O projecto de recuperação a cargo dos arquitectos Vítor Mestre e Sofia Aleixo prova
que conseguiram estabelecer um diálogo com o edifício.
Este projecto alia a mera conservação com a intervenção original. A intervenção
original não é invasiva ou descaracterizante dos espaços existentes, mas antes lhes faz
retomar a sua antiga dignidade, dando maior visibilidade aos diversos materiais, de
grande valor histórico para a memória da educação. Deste modo, permitiu repor a
“anima” do edifício e, ao mesmo tempo, criar novos espaços de trabalho e de lazer.
Por outro lado, a parte agora edificada de raiz, que tem de traduzir “ as novas
exigências” e “as novas normas”, não cedeu, contudo, a “modismos”, antes pelo
contrário realça a capacidade de convivência pacífica entre os novos espaços e os
antigos.

B – OS ARQUIVOS.

O acervo arquivístico e bibliográfico do liceu é de uma enorme importância histórica.

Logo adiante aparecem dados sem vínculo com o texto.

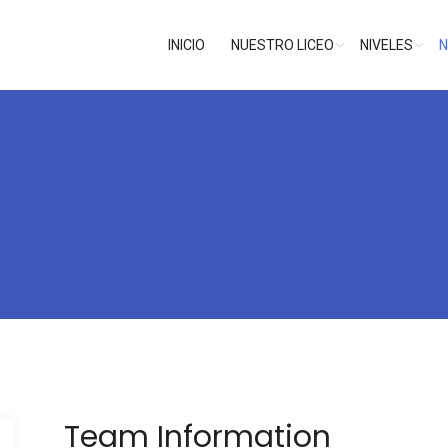
INICIO
NUESTRO LICEO
NIVELES
N
Team Information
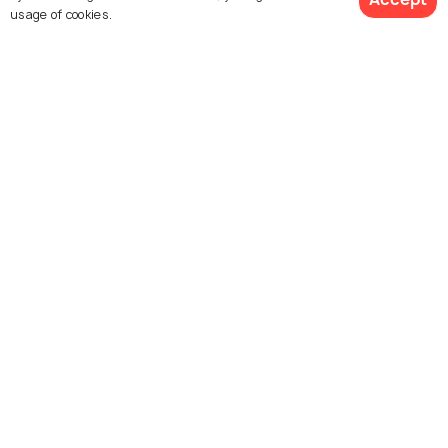
usage of cookies.
Dubare
Alleppey
Best time to visit
Best time to visit
See 11 Hotels
Kabini
Karwar
Best time to visit
Best time to visit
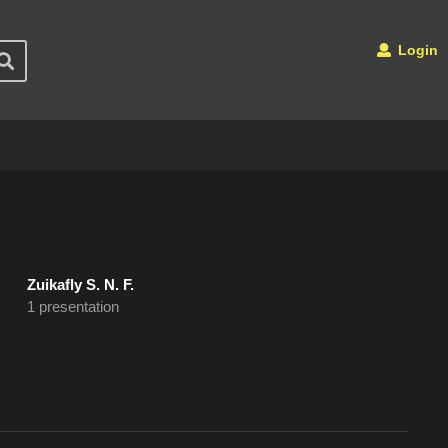
Login
Zuikafly S. N. F.
1 presentation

A consciência de tal facto levou a que nos anos 90 se criasse um Centro de
Documentação e Informação (C.D.I.), que pretendia dar a conhecer as componentes
do acervo: o arquivo histórico, a biblioteca, os reservados, a biblioteca histórica e o
centro de recursos.
Pretendia-se assim, e em primeiro lugar, levar a comunidade educativa a tomar
consciência do real valor deste património, desfazendo os preconceitos vulgares
quanto à falta de actualidade dos “antigos”; em segundo lugar, tornar disponível esses
recursos à comunidade em geral e aos investigadores.
O Arquivo Histórico permite reconstruir grande parte da história da educação em
Portugal desde o segundo quartel do século XIX. Aí encontramos documentos sobre a
organização e regulamentação de serviços e actividades, gestão financeira e
patrimonial, gestão de pessoal e de informação e documentação. Há já um número
significativo de situações em que tem sido reconhecido publicamente a proveniência
de informação decisiva para a elaboração de vários trabalhos de investigação.
Nos Reservados encontramos obras antiquíssimas provenientes, em grande parte, dos
“antigos conventos”.
A Biblioteca contém um grande número de obras de referência e de carácter clássico.
A Biblioteca Histórica, que funciona como uma extensão da Biblioteca, caracteriza-se
por um fundo diversificado: publicações periódicas nacionais e estrangeiras, anuários
de várias instituições escolares e outras, literatura pedagógica e científica em várias
línguas e uma colecção de antigos manuais escolares, entre outros.

C – AS COLECÇÕES.

A escola possui um património histórico didáctico e científico vasto e rico sobretudo


nas áreas da Física, da Química e das Ciências Naturais. As colecções de instrumentos
de observação e de experimentação, colecções de empalhados e formóis, de geologia
e mineralogia, mapas e quadros parietais.
Duas preocupações principais nortearam a actividade pedagógica: a do método - o
método é mais eficiente, quanto mais próximo estiver do real e tiver um carácter
activo e prático - e ir ao encontro dos interesses dos aluno. Para que tal fosse possível,
era necessário existir uma grande quantidade de materiais pedagógicos: materiais
auxiliares, quadros parietais, instrumentos científicos, modelos, diapositivos e cinema.
Uma boa parte destes materiais ainda estão no liceu, alguns deles ainda em uso.

D – CONCLUSÃO.

O grande problema que se coloca hoje nos liceus históricos é o de como fazer a gestão
e manutenção das colecções.
Não está só em causa a preservação do antigo mas também o de procurar fazer
coexistir o antigo com o moderno, sem que o antigo seja uma mera curiosidade. Para
que tal aconteça é preciso que se actualizem os inventários, se recuperem e restaurem
materiais. Mas tudo isto só terá sentido se for divulgado, em primeiro lugar aos alunos
e professores e também à comunidade, dando solidez à memória da educação.